▶ **Work to do**
Write out every line of the following data verbatim, omitting the pictures.

(Data entries)
— begin —

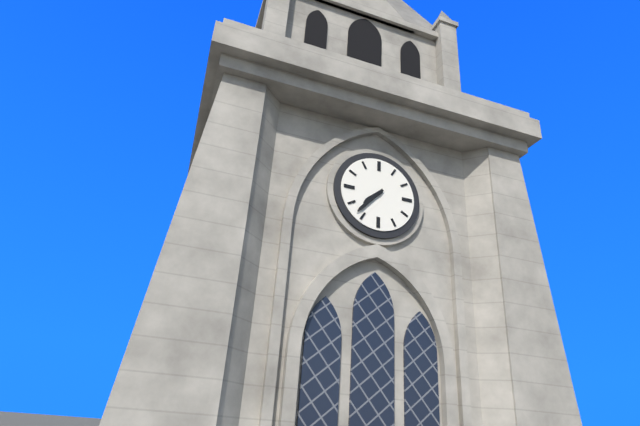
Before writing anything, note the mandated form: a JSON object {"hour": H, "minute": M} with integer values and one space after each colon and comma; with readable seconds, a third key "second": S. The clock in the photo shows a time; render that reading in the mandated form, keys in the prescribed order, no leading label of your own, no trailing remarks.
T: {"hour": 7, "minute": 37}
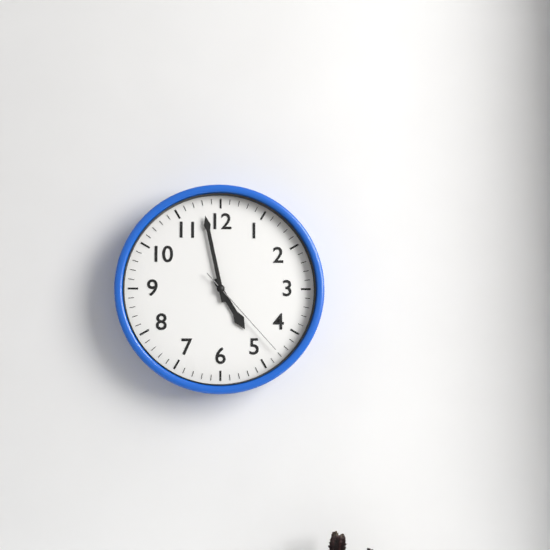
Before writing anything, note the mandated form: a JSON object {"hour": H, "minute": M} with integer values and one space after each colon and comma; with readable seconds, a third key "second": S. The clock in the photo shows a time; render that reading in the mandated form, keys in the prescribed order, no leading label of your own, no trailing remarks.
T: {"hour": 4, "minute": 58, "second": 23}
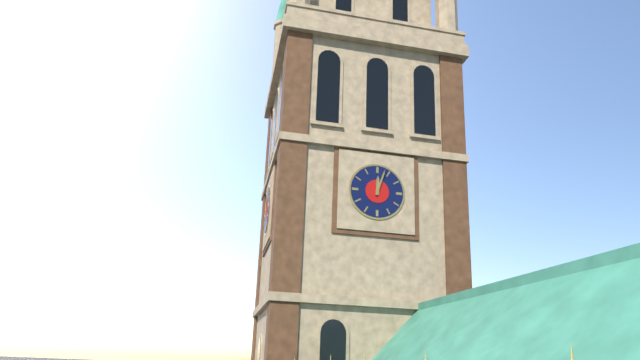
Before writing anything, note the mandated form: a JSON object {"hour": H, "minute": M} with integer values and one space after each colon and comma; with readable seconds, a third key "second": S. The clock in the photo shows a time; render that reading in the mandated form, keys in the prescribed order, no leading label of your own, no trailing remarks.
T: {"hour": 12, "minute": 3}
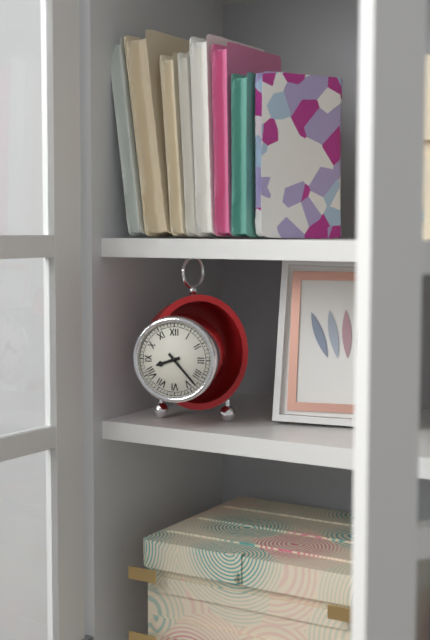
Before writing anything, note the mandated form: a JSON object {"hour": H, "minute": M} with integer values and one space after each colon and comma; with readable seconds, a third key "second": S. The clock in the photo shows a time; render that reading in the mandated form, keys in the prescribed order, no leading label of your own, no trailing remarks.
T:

— end —

▶ **Solution to the exercise**
Before writing anything, note the mandated form: a JSON object {"hour": H, "minute": M} with integer values and one space after each colon and comma; with readable seconds, a third key "second": S. The clock in the photo shows a time; render that reading in the mandated form, keys in the prescribed order, no leading label of your own, no trailing remarks.
T: {"hour": 7, "minute": 37}
Before writing anything, note the mandated form: a JSON object {"hour": H, "minute": M} with integer values and one space after each colon and comma; with readable seconds, a third key "second": S. The clock in the photo shows a time; render that reading in the mandated form, keys in the prescribed order, no leading label of your own, no trailing remarks.
T: {"hour": 4, "minute": 58, "second": 23}
Before writing anything, note the mandated form: a JSON object {"hour": H, "minute": M} with integer values and one space after each colon and comma; with readable seconds, a third key "second": S. The clock in the photo shows a time; render that reading in the mandated form, keys in the prescribed order, no leading label of your own, no trailing remarks.
T: {"hour": 12, "minute": 3}
Before writing anything, note the mandated form: a JSON object {"hour": H, "minute": M} with integer values and one space after each colon and comma; with readable seconds, a third key "second": S. The clock in the photo shows a time; render that reading in the mandated form, keys in the prescribed order, no leading label of your own, no trailing remarks.
T:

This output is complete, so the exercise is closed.